REGISTER HERE – https://streamyard.com/bjmiqevr68
Join us for three back-to-back hands on workshops with Intel, STMicroelectronics, MiTO and ForestHub to learn the latest techniques and technologies in generative and agentic edge AI.
Please register but note that these workshops are FIRST COME FIRST SERVED based on availability of virtualized platforms.
——————————————–
WORKSHOP #1- Building your local voice assistant on compact edge device- Hosted by Danilo Pietro Pau, IEEE and ST Fellow & Ashutosh Kumar, Ph.D., M.B.A, AI Technical Marketing Lead at Intel
This workshop explores how to build a fully local, low-latency conversational AI agent optimized for edge devices. Participants will examine a production-ready pipeline integrating streaming Speech-to-Text, a quantized Small Language Model, and real-time Text-to-Speech, orchestrated via OpenVINO across CPU, GPU, and NPU on Intel® Core™ Ultra Processor powered edge device. We highlight advanced optimizations including neural VAD for fast endpointing, overlapping audio windows for accurate transcription, and token-level output streaming with punctuation-aware chunking to reduce time-to-first-audio. Through hands-on insights, developers will learn how to design responsive, power-efficient voice assistants that run entirely on-device—delivering privacy, reliability, and real-time interaction without cloud dependency.
What you will learn:
– Understanding how to quantize AI models with OpenVINO for optimized performance – be it speech to text, text to speech, or language models
– Explore how local machine learning models can be used to run multi-modal AI workloads for man
– Hands-on lab with open-source models and an application to try the workflow out in Jupyter notebook environment
* First 20 participants will get access to an instance to try it out and experience the compute efficiency of Intel® Core™ Ultra processor powered edge devices. Other participants are welcome to download the workshop and try on their own systems.
——————————
WORKSHOP #2: The Self-Driving Home: TinyAgents Cooperating over Tiny A2A on STM32 = Hosted by Marcus Rueb of ForestHub.ai
TARGET AUDIENCE
Embedded & firmware engineers, edge-AI developers, and technical decision-makers building local, sensor-driven products – anyone interested in running multiple cooperating agents on constrained MCUs/MPUs without the cloud.
GOALS
By the end of the session attendees will understand:
– How several TinyAgents run locally on the STM32N6 (Neural-ART NPU) and STM32MP2, each owning a domain – comfort, energy, safety.

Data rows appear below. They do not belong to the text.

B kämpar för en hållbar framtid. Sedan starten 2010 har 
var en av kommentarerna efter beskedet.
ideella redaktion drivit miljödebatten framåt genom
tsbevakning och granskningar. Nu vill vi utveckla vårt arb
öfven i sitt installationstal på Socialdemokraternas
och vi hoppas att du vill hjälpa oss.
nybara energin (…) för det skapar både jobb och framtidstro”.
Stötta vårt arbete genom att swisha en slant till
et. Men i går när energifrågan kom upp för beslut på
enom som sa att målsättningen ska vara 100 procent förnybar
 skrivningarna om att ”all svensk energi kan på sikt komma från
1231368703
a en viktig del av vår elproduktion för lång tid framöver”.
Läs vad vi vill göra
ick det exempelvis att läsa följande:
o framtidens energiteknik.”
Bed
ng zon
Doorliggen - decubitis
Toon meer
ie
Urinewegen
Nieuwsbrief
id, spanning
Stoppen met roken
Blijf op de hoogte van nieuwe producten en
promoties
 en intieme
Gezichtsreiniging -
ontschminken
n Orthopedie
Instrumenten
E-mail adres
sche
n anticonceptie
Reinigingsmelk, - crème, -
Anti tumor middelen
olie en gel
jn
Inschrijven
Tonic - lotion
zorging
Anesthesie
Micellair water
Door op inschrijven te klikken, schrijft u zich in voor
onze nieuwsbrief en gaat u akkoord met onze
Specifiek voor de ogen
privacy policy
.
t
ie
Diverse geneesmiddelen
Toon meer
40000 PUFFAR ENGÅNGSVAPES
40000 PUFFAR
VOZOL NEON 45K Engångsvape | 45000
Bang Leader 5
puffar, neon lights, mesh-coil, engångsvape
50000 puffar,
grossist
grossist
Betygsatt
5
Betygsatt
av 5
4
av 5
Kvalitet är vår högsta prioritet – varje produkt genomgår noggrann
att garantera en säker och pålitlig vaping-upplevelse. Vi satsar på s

– How those agents coordinate over Tiny A2A, a lightweight agent-to-agent protocol for low-power, bandwidth-constrained devices – instead of static rules/scenes.

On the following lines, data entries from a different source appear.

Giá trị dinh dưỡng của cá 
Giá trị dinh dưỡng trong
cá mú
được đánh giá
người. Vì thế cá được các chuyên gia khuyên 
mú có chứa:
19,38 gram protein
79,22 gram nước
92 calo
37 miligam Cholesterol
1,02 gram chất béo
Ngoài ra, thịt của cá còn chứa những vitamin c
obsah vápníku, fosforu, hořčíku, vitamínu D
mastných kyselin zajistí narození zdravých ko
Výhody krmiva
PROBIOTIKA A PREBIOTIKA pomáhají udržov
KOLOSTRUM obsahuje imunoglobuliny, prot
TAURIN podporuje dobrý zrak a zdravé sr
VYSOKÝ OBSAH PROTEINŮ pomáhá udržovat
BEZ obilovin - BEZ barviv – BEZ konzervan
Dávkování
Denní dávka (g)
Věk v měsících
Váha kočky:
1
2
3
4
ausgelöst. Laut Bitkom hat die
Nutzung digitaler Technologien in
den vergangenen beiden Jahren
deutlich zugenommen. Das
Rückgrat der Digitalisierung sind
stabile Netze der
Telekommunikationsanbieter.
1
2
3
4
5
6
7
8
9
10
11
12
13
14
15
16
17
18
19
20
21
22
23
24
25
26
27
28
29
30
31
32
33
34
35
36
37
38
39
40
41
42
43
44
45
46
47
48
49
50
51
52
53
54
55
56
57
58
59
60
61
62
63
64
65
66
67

– How this plays out across three concrete use cases:
* Comfort – a vision agent detects dirt/spills and dispatches the vacuum robot to the spot.

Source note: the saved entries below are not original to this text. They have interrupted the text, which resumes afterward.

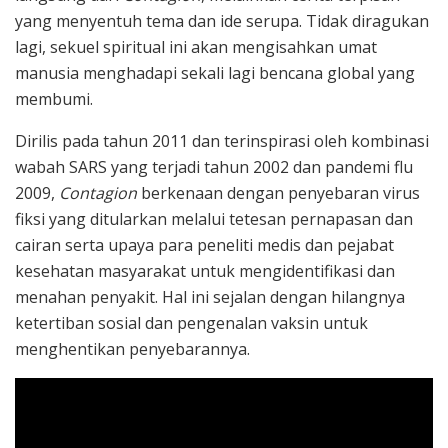
yang menyentuh tema dan ide serupa. Tidak diragukan
lagi, sekuel spiritual ini akan mengisahkan umat
manusia menghadapi sekali lagi bencana global yang
membumi.
Dirilis pada tahun 2011 dan terinspirasi oleh kombinasi
wabah SARS yang terjadi tahun 2002 dan pandemi flu
2009,
Contagion
berkenaan dengan penyebaran virus
fiksi yang ditularkan melalui tetesan pernapasan dan
cairan serta upaya para peneliti medis dan pejabat
kesehatan masyarakat untuk mengidentifikasi dan
menahan penyakit. Hal ini sejalan dengan hilangnya
ketertiban sosial dan pengenalan vaksin untuk
menghentikan penyebarannya.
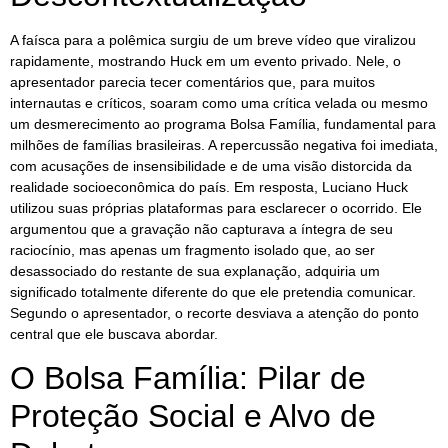
A faísca para a polêmica surgiu de um breve vídeo que viralizou
rapidamente, mostrando Huck em um evento privado. Nele, o
apresentador parecia tecer comentários que, para muitos
internautas e críticos, soaram como uma crítica velada ou mesmo
um desmerecimento ao programa Bolsa Família, fundamental para
milhões de famílias brasileiras. A repercussão negativa foi imediata,
com acusações de insensibilidade e de uma visão distorcida da
realidade socioeconômica do país. Em resposta, Luciano Huck
utilizou suas próprias plataformas para esclarecer o ocorrido. Ele
argumentou que a gravação não capturava a íntegra de seu
raciocínio, mas apenas um fragmento isolado que, ao ser
desassociado do restante de sua explanação, adquiria um
significado totalmente diferente do que ele pretendia comunicar.
Segundo o apresentador, o recorte desviava a atenção do ponto
central que ele buscava abordar.
O Bolsa Família: Pilar de
Proteção Social e Alvo de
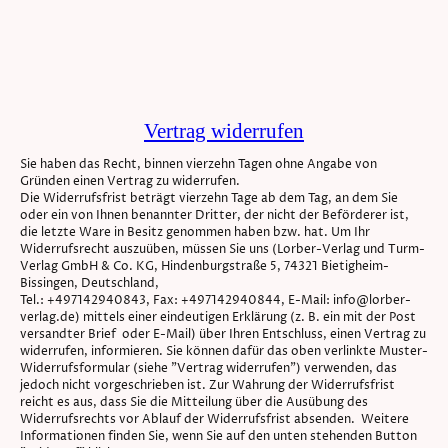
Vertrag widerrufen
Sie haben das Recht, binnen vierzehn Tagen ohne Angabe von
Gründen einen Vertrag zu widerrufen.
Die Widerrufsfrist beträgt vierzehn Tage ab dem Tag, an dem Sie
oder ein von Ihnen benannter Dritter, der nicht der Beförderer ist,
die letzte Ware in Besitz genommen haben bzw. hat. Um Ihr
Widerrufsrecht auszuüben, müssen Sie uns (Lorber-Verlag und Turm-
Verlag GmbH & Co. KG, Hindenburgstraße 5, 74321 Bietigheim-
Bissingen, Deutschland,
Tel.: +497142940843, Fax: +497142940844, E-Mail: info@lorber-
verlag.de) mittels einer eindeutigen Erklärung (z. B. ein mit der Post
versandter Brief oder E-Mail) über Ihren Entschluss, einen Vertrag zu
widerrufen, informieren. Sie können dafür das oben verlinkte Muster-
Widerrufsformular (siehe "Vertrag widerrufen") verwenden, das
jedoch nicht vorgeschrieben ist. Zur Wahrung der Widerrufsfrist
reicht es aus, dass Sie die Mitteilung über die Ausübung des
Widerrufsrechts vor Ablauf der Widerrufsfrist absenden. Weitere
Informationen finden Sie, wenn Sie auf den unten stehenden Button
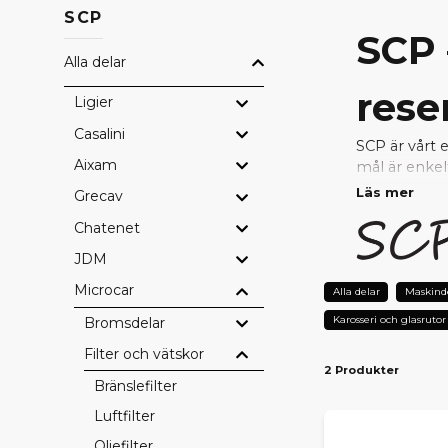
SCP
SCP 
Alla delar
rese
Ligier
Casalini
SCP är vårt 
Aixam
mål är enkel
Läs mer
Grecav
Genom nära s
Chatenet
uppfyller hö
reparera ell
JDM
Microcar
VARF
Alla delar
Maskind
Karosseri och glasrutor
Bromsdelar
Prisvärda
– 
Testad kval
Filter och vätskor
2 Produkter
Perfekt pa
Bränslefilter
Snabb lever
Tryggt val 
Luftfilter
Oljefilter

* Energy – agents detect real presence/usage, steer heating & cooling dynamically, and orchestrate bidirectional EV charging (V2H/V2G).
* Safety – on-device vision detects falls/injury (elderly care) and alerts instantly – no camera frame ever leaves the home.
– How to operate these agents in production: deploy, monitor (AgentOps), update and govern them across a fleet of homes – a full lifecycle, 100% local.
PREPARATION REQUIRED
– Nothing mandatory to follow along.
– To replay the demo: an STM32N6 Discovery kit and/or STM32MP2 board plus our walkthrough repo (link shared ahead of time); a Linux host or WSL environment recommended for the local toolchain.
DURATION
1 hour (technical webinar + live demo)
——————————
WORKSHOP #3 – Grounded Video Understanding on the Edge with Small Language Models – Hosted by Andrea Basso, PhD, MITO Tech Ventures
Deploying vision-language AI on edge devices is no longer just a matter of shrinking models, it requires rethinking how they are structured, optimized, and grounded. In this hands-on workshop, we present a practical approach to building efficient multimodal pipelines using small language models, lightweight vision components, and embedded NPUs.
Participants will learn how to optimize llama.cpp, extend multimodal projection layers for flexible resolutions, quantize models, and deploy YOLO on STM32MP2 hardware. The workshop will present the Narrative Camera, a real-world example of a grounded, multi-stage pipeline that transforms raw video streams into structured, human-readable narratives while minimizing hallucinations.
By the end of the workshop, attendees will have the tools and insights to design by themself an STM32MP2 edge-native AI systems that move beyond raw perception to meaningful, interpretable understanding.